TASK STATEMENT >> For the data below, transcribe the part that opens with the line containing "展開する壁紙・ファブリックブランド。" and closes with the line containing "czwartek- g. 18.00- Msza", exactly and with no pictures.

Page-level text extractions
• • • • • • •

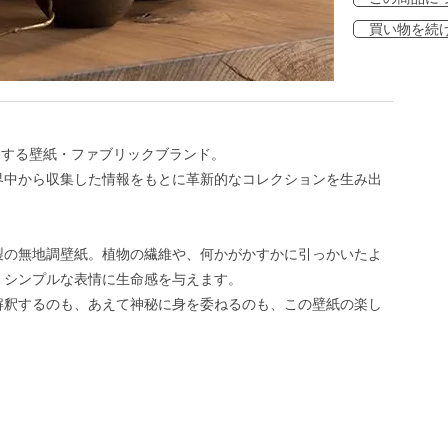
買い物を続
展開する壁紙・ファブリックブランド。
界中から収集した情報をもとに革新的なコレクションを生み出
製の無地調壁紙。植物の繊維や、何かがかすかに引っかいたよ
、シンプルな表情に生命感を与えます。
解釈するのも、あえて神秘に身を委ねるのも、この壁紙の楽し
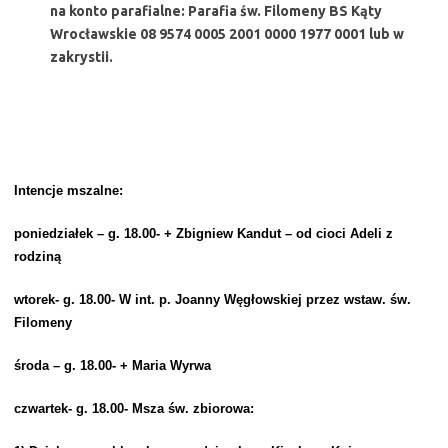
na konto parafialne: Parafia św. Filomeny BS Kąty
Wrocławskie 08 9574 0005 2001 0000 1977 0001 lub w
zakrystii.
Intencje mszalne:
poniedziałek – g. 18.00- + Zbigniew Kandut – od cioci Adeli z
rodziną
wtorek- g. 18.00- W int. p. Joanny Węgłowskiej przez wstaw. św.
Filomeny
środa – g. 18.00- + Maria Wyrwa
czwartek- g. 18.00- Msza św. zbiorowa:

• • • • • • •

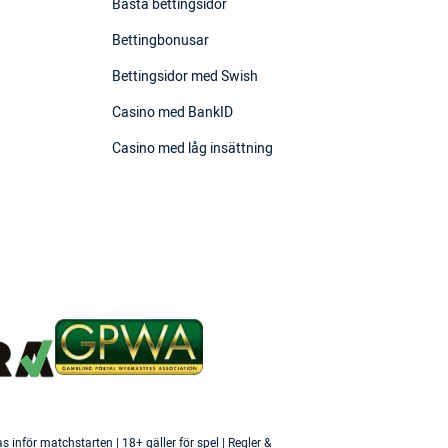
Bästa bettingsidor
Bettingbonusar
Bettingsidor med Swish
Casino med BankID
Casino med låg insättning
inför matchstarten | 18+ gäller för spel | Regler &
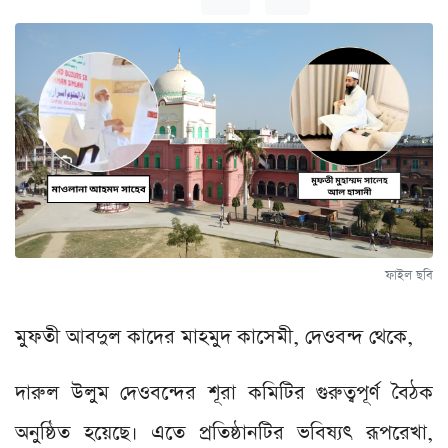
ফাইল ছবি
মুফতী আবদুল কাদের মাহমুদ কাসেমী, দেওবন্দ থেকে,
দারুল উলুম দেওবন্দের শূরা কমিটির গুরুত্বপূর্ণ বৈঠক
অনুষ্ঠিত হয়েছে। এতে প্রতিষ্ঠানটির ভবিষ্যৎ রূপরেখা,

• • • • • • •

TASK SOLUTION >>
展開する壁紙・ファブリックブランド。
界中から収集した情報をもとに革新的なコレクションを生み出
製の無地調壁紙。植物の繊維や、何かがかすかに引っかいたよ
、シンプルな表情に生命感を与えます。
解釈するのも、あえて神秘に身を委ねるのも、この壁紙の楽し
na konto parafialne: Parafia św. Filomeny BS Kąty
Wrocławskie 08 9574 0005 2001 0000 1977 0001 lub w
zakrystii.
Intencje mszalne:
poniedziałek – g. 18.00- + Zbigniew Kandut – od cioci Adeli z
rodziną
wtorek- g. 18.00- W int. p. Joanny Węgłowskiej przez wstaw. św.
Filomeny
środa – g. 18.00- + Maria Wyrwa
czwartek- g. 18.00- Msza św. zbiorowa:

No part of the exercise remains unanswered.